• WORK ITEM: Among the entries below, how many lines include the string "root"? Answer with only the number.

——————————

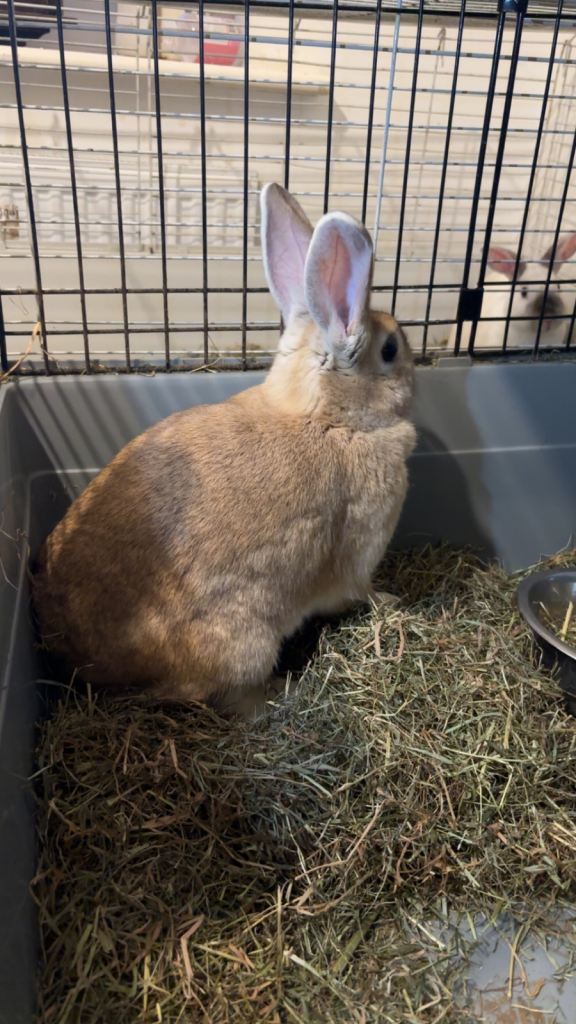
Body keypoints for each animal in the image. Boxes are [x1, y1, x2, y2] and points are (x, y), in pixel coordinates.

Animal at [33, 183, 416, 708]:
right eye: (391, 349)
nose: (415, 372)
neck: (329, 419)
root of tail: (76, 654)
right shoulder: (358, 554)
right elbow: (360, 591)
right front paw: (393, 601)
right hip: (246, 643)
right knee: (231, 699)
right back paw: (282, 690)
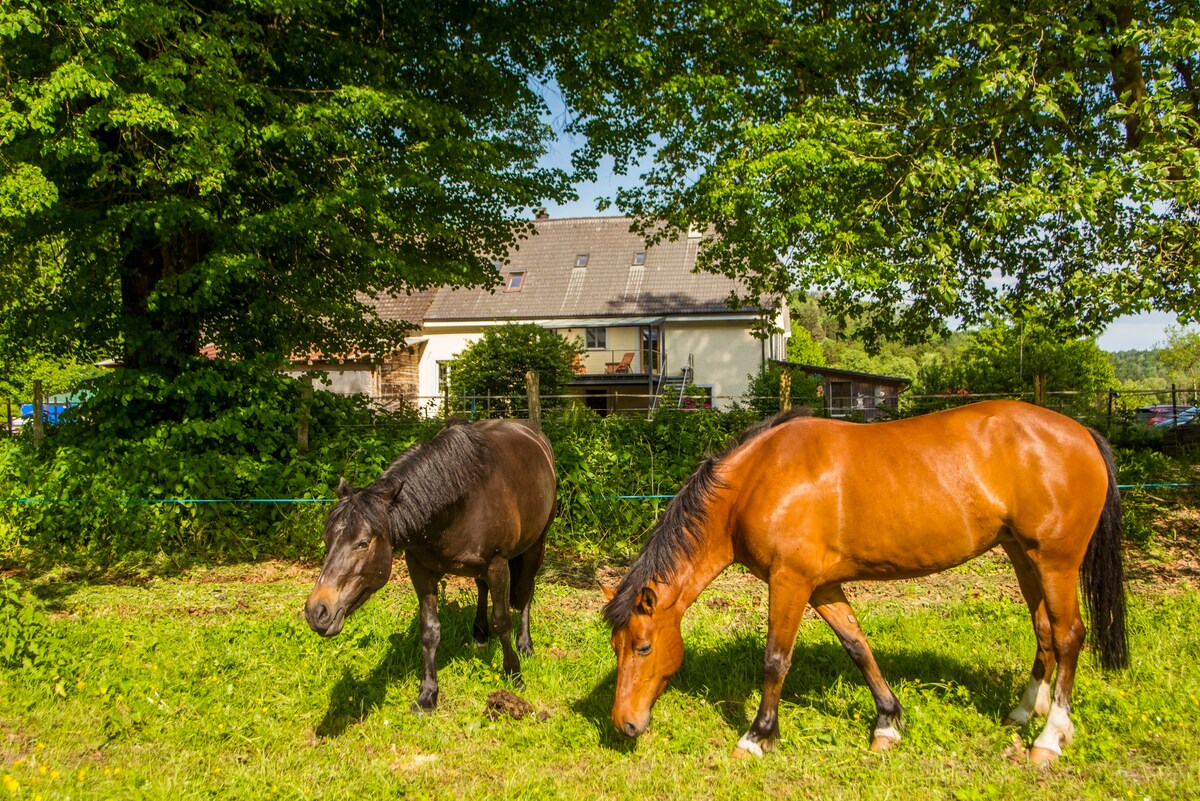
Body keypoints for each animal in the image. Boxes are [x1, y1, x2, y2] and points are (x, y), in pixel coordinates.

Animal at [304, 417, 556, 709]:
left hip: (536, 544)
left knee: (526, 590)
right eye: (327, 539)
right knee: (482, 587)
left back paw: (525, 644)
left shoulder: (497, 565)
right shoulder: (420, 570)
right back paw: (480, 634)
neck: (458, 502)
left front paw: (514, 674)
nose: (316, 612)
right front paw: (428, 694)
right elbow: (429, 630)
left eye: (363, 543)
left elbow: (503, 621)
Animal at [604, 400, 1128, 762]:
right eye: (617, 647)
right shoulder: (821, 586)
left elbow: (775, 660)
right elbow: (858, 647)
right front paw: (887, 723)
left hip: (1056, 560)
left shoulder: (789, 581)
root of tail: (1081, 431)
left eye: (643, 647)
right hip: (1023, 555)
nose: (624, 724)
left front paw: (757, 736)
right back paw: (1024, 711)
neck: (757, 480)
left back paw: (1050, 737)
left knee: (1068, 635)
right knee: (1044, 629)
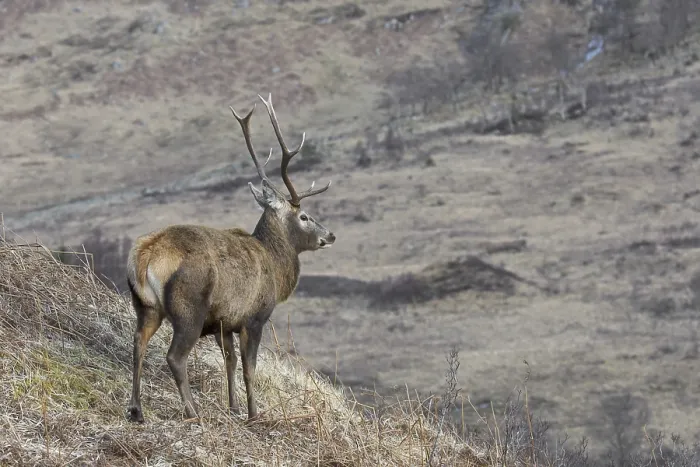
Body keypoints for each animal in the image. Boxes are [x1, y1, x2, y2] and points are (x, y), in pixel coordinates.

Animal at [125, 93, 336, 423]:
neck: (276, 267)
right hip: (189, 308)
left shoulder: (224, 322)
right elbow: (249, 367)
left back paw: (136, 409)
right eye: (304, 216)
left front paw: (234, 407)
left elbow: (230, 361)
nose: (330, 235)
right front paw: (253, 414)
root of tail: (145, 256)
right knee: (175, 356)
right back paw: (193, 412)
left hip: (146, 306)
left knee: (137, 343)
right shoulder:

——————————

• TASK OUTPUT: 3